2 / Le jihad est une guerre de conquête-libération de territoires qui, jusqu’alors, n’étaient pas soumis à la loi de l’islam. La croisade est au contraire une guerre de reconquête de territoires qui, encore largement peuplés de chrétiens, furent jadis le berceau du christianisme.
3 / Le jihad est destiné à étendre le territoire de l’islam à partir de ses lieux saints, La Mecque, Médine, Jérusalem. La croisade est prêchée pour reconquérir Jérusalem et le tombeau du Christ, premier des lieux saints de la chrétienté, bien avant Rome et Saint-Jacques-de-Compostelle. Son degré de sacralité est donc comparable à un jihad qui, pour les musulmans, serait entrepris pour libérer La Mecque de l’occupation des infidèles.

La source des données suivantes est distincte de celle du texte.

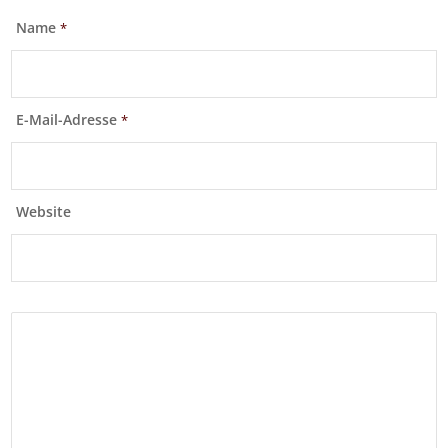
Name
*
E-Mail-Adresse
*
Website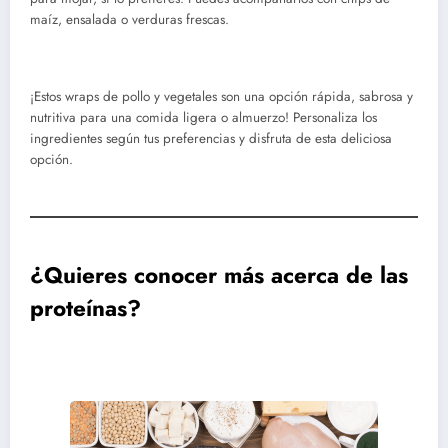
maíz, ensalada o verduras frescas.
¡Estos wraps de pollo y vegetales son una opción rápida, sabrosa y
nutritiva para una comida ligera o almuerzo! Personaliza los
ingredientes según tus preferencias y disfruta de esta deliciosa
opción.
¿Quieres conocer más acerca de las
proteínas?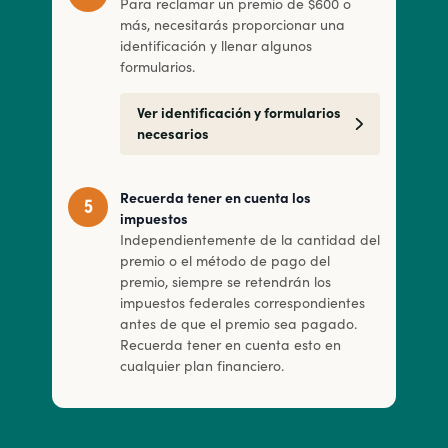
Para reclamar un premio de $600 o
más, necesitarás proporcionar una
identificación y llenar algunos
formularios.
Ver identificación y formularios
necesarios
Recuerda tener en cuenta los
impuestos
Independientemente de la cantidad del
premio o el método de pago del
premio, siempre se retendrán los
impuestos federales correspondientes
antes de que el premio sea pagado.
Recuerda tener en cuenta esto en
cualquier plan financiero.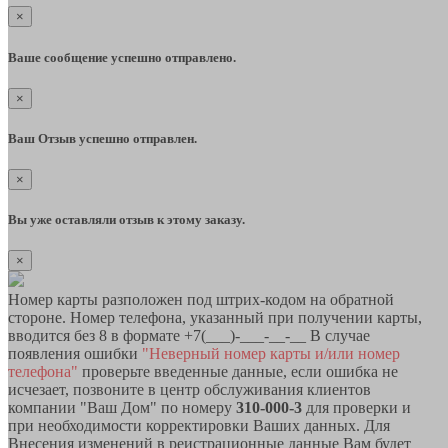
×
Ваше сообщение успешно отправлено.
×
Ваш Отзыв успешно отправлен.
×
Вы уже оставляли отзыв к этому заказу.
×
Номер карты разположен под штрих-кодом на обратной
стороне. Номер телефона, указанный при получении карты,
вводится без 8 в формате +7(___)-___-__-__ В случае
появления ошибки
"Неверный номер карты и/или номер
телефона"
проверьте введенные данные, если ошибка не
исчезает, позвоните в центр обслуживания клиентов
компании "Ваш Дом" по номеру
310-000-3
для проверки и
при необходимости корректировки Ваших данных. Для
Внесения изменений в реистрационные данные Вам будет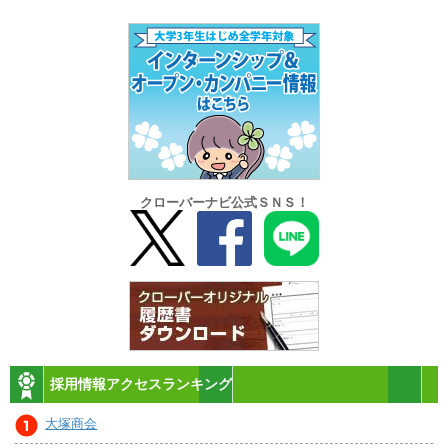
クローバーナビ公式ＳＮＳ！
採用情報アクセスランキング
大塚商会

Il n’en reste pas moins que cette reconquête fut et demeure perçue par les musulmans comme une insupportable agression. Elle a laissé, dans la mentalité commune musulmane, comme une blessure douloureuse, cause d’une profonde amertume. Elle est perçue comme la première « colonisation » du monde musulman par l’Occident chrétien.
C’est pourquoi la déclaration de guerre au « terrorisme » du président G. W. Bush, exprimée quelques heures après l’attentat du 11 novembre, a doublement irrité beaucoup de consciences musulmanes. L’emploi très malencontreux du terme de « croisade » pour désigner l’opération militaro-policière envisagée contre les « sanctuaires » terroristes dans l’Afghanistan des talibans, constitue à n’en pas douter une faute politique qui témoigne d’une profonde inculture historique et d’une ignorance délibérée des mentalités non américaines. Cette incroyable bévue, doublée d’une fâcheuse référence à l’époque des cow-boys du Far West ( « wanted, dead or alive » ), contribua plus encore à accroître, dans tout le monde musulman, le sentiment d’une agression délibérée de l’Occident contre l’islam, sentiment que les annonces persistantes de guerre contre l’Irak (et peut-être contre d’autres pays musulmans) ne peuvent qu’accréditer, renforçant ainsi dans les esprits le renouveau de cette notion toujours vivante mais jusqu’ici assoupie : le jihad dans sa forme la plus violente.
 
NOTES
 
[1] Voir J. Flori, La guerre sainte, la formation de l’idée de croisade dans l’Occident chrétien, Paris, Éd. Aubier, 2001 ; pour une comparaison du jihad et de la guerre sainte, voir J. Flori, Guerre sainte, jihad, croisade. Violence et religion dans le christianisme et l’islam, Paris, Éd. du Seuil, 2002, coll. « Points-Histoire ».